• _Short problem_: Reproduce every line of the records below verbatim, leaving out the pictures.

[Records from a collection]
§
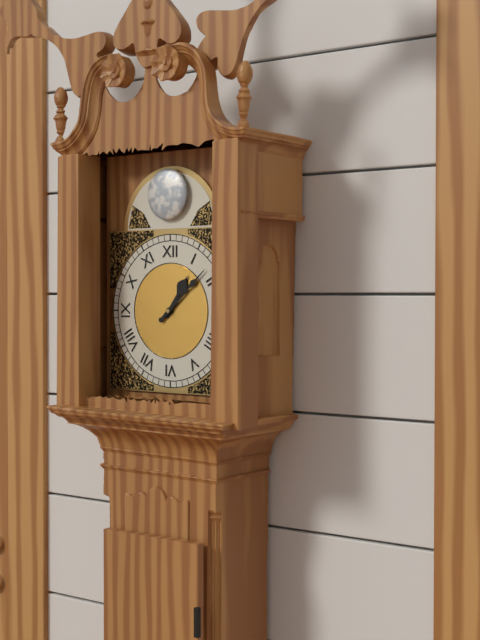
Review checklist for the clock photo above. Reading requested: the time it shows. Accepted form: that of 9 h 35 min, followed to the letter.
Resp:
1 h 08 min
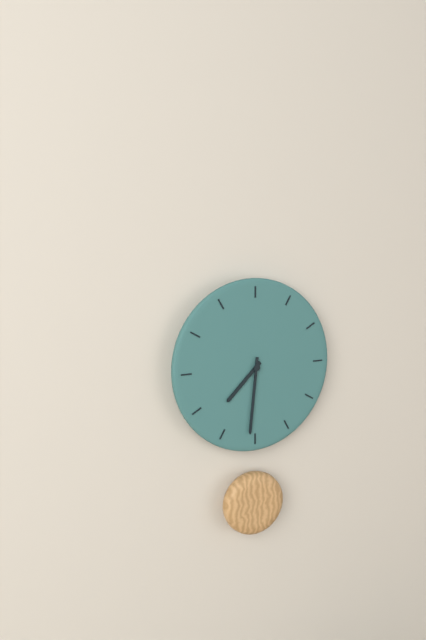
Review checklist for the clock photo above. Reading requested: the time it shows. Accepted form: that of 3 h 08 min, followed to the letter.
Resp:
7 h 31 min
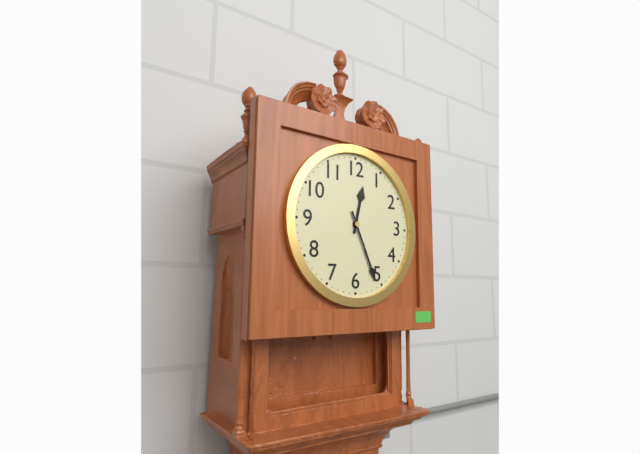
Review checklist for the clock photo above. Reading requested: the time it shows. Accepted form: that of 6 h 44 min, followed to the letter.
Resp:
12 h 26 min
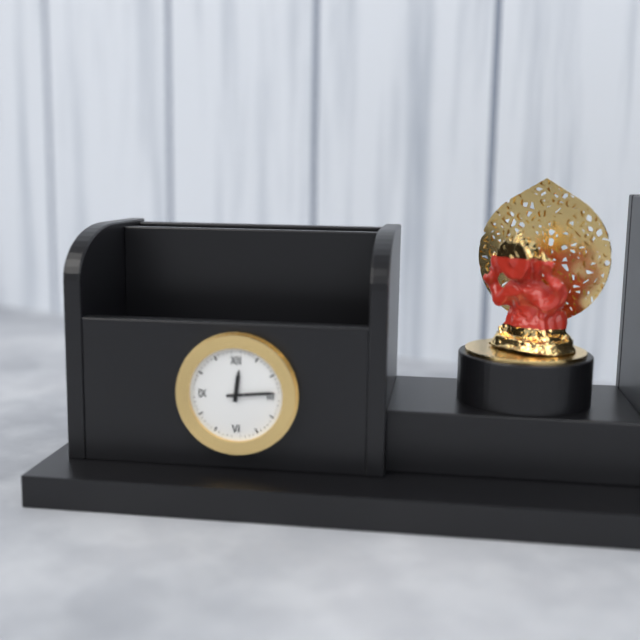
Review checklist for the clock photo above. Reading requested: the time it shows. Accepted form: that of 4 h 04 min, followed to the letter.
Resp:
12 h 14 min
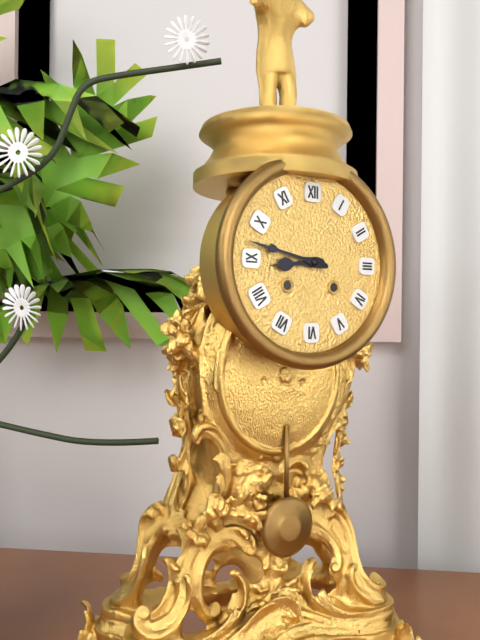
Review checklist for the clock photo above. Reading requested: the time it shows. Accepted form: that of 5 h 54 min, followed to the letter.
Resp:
§
• _Written reply_:
Review checklist for the clock photo above. Reading requested: the time it shows. Accepted form: that of 9 h 35 min, followed to the letter.
Resp:
1 h 08 min
Review checklist for the clock photo above. Reading requested: the time it shows. Accepted form: that of 3 h 08 min, followed to the letter.
Resp:
7 h 31 min
Review checklist for the clock photo above. Reading requested: the time it shows. Accepted form: that of 6 h 44 min, followed to the letter.
Resp:
12 h 26 min
Review checklist for the clock photo above. Reading requested: the time it shows. Accepted form: that of 4 h 04 min, followed to the letter.
Resp:
12 h 14 min
Review checklist for the clock photo above. Reading requested: the time it shows. Accepted form: that of 5 h 54 min, followed to the letter.
Resp:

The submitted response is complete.